FRISCO—Responding to wildfires and addressing forest health requires multi-level collaborative efforts, Colorado Gov. John Hickenlooper said Wednesday at an hour-long dialogue with Summit County officials and residents.
"We worked hard to connect all the levels of responses this summer," Hickenlooper said, touting the state's reorganization of agencies as a big first step in streamlining response efforts to major wildfires.
Hickenlooper also said his administration is working on making sure that local responders have real-time access to critical weather information, including the location of lightning strikes, which could help fire crews get to right spot in time to make a difference during those critical first few hours of a wildfire.
The state will also pay a larger share of the initial attack on wildfires, he said. That will encourage local responders, who are usually first on the scene, to make an all-out effort to suppress fires before they get too large.

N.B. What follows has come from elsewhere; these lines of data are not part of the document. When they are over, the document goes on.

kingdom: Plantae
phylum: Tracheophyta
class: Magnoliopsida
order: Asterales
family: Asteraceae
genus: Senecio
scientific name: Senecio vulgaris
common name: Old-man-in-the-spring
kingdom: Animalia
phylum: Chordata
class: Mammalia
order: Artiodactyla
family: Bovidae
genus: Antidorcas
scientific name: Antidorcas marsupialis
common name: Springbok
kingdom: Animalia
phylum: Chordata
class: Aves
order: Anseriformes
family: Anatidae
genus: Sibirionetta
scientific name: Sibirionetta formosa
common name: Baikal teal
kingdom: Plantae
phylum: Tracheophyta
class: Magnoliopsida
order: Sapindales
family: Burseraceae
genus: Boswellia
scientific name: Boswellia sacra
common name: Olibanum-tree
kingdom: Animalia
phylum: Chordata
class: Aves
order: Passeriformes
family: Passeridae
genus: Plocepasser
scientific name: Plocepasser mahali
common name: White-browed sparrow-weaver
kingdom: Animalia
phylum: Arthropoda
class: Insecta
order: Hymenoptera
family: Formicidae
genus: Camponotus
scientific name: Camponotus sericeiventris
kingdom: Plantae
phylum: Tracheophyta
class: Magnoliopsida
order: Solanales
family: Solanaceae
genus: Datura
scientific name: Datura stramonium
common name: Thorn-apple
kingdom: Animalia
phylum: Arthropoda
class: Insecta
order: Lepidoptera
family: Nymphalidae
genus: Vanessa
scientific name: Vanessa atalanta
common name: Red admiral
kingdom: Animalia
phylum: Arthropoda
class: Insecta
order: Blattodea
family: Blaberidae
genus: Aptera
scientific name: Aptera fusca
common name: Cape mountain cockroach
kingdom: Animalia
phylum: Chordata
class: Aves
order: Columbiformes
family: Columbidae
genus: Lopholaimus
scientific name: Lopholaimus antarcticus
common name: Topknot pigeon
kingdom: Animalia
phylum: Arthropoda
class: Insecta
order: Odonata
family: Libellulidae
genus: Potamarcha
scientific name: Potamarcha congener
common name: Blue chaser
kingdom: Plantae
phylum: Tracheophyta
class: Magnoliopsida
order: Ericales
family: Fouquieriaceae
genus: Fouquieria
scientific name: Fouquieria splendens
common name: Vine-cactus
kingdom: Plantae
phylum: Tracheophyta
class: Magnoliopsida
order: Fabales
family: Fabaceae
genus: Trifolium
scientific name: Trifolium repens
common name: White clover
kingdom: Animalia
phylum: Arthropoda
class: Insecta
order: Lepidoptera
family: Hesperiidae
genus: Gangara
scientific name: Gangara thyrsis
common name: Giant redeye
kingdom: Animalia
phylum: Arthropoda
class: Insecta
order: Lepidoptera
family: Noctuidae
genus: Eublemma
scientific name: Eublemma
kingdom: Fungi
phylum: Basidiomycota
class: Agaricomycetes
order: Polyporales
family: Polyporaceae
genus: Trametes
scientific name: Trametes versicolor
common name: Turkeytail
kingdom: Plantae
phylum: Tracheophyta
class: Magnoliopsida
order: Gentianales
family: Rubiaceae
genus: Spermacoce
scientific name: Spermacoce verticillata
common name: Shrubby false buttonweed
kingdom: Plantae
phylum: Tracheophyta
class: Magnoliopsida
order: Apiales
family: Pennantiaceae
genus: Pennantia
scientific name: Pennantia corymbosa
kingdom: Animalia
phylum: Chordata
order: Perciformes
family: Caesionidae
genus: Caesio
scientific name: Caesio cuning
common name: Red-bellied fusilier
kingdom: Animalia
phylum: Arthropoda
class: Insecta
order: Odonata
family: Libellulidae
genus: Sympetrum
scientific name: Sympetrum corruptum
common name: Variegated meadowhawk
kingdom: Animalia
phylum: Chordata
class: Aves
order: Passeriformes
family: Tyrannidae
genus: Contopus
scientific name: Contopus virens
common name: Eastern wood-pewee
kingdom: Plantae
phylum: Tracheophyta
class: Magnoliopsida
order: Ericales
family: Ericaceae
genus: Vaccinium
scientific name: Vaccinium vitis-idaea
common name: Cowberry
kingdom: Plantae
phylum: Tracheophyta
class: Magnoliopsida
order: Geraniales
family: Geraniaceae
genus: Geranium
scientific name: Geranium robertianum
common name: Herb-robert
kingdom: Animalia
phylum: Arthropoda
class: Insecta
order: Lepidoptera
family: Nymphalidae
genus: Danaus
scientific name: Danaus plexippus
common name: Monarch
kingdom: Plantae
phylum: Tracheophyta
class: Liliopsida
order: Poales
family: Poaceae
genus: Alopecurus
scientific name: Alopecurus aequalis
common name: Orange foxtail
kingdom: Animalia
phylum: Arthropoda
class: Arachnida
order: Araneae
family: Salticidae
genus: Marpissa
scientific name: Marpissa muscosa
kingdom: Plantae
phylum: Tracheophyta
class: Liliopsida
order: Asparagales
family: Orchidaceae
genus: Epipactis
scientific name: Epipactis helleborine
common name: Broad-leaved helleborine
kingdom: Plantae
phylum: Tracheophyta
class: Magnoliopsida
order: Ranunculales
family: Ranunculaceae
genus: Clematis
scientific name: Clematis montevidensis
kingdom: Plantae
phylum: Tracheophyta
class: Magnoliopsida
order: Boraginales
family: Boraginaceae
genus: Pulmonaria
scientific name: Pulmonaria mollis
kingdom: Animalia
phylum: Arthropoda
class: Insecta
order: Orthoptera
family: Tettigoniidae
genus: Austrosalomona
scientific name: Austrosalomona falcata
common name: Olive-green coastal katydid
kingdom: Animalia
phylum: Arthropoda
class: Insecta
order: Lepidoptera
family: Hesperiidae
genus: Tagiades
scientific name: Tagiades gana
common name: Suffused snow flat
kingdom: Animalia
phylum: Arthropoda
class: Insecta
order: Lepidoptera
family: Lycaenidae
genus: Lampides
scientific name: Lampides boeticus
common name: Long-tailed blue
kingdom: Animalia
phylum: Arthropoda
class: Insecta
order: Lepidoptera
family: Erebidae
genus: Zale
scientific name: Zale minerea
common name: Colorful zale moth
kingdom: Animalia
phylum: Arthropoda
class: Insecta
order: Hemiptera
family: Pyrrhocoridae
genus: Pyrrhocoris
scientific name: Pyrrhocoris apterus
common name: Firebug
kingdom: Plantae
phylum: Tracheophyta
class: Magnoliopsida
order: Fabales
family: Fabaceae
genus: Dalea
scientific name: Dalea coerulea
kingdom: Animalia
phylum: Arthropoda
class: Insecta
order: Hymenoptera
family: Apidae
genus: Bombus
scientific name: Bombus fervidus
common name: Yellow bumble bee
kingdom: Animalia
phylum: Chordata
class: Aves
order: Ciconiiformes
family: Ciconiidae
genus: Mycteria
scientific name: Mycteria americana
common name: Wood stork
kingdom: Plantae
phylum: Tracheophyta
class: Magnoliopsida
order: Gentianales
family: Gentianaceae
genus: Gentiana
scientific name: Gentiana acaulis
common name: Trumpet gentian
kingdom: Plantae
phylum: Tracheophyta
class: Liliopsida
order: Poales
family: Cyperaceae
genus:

The governor was also in Summit County to hear about local success stories, which could serve as a model for other parts of the state, according to County Commissioner Dan Gibbs, who helped organize the session.
Gibbs said Summit County is unique in that it is the only jurisdiction in the state where residents voted to tax themselves to fund wildfire mitigation efforts, with a small sales tax that has generated as much as $500,000 annually to thin trees and clear brush in fire-prone neighborhoods.
"Nearly everybody in Summit County lives in the wildland-urban interface," said County Commissioner Karn Stiegelmeier. "This is a great chance to share with the governor what we've done locally."
Hickenlooper referred to this summer's exceptional weather, which combined record dryness in March and April with all-time record high temperatures.
"This summer, unlike 2002, we had a heatwave that was unprecedented. If you combine the heat with the dryness ... we had conditions we haven't seen since the Great Depressions. It was equivalent to having another entire month of summer," he said.
The governor also addressed climate change as a possible factor in planning for wildfires in the future, but still characterized global warming concerns as being part of a debate — even as more and more studies show a strong link between warmer temperatures, longer fire seasons and more intense and larger fires.
Even the chief of the U.S. Forest Service has acknowledged that climate change is a factor in the wildfire equation, yet Hickenlooper seemed unwilling to fully accept those conclusions.
"If drought is going to be an increasing part of our future, and again, this is a huge debate ... that's something that has to be involved in these discussions of why we should be taking and accepting more risks and preparing, possibly, for worse situations," he said.
The state may be able to help reduce the damage from inevitable future fires by finding incentives for property owners to do more to clear trees and brush from around homes, he said, recommending extension of a tax credit for fire mitigation expenses, perhaps combined with insurance rate incentives.
In response to a question from local emergency officials about using prescribed burns as a tool to reduce wildfire risks, Hickenlooper wasn't too encouraging. He said that, based on his conversations with residents around the state, "the needle has swung the other way," with little public support for controlled fires.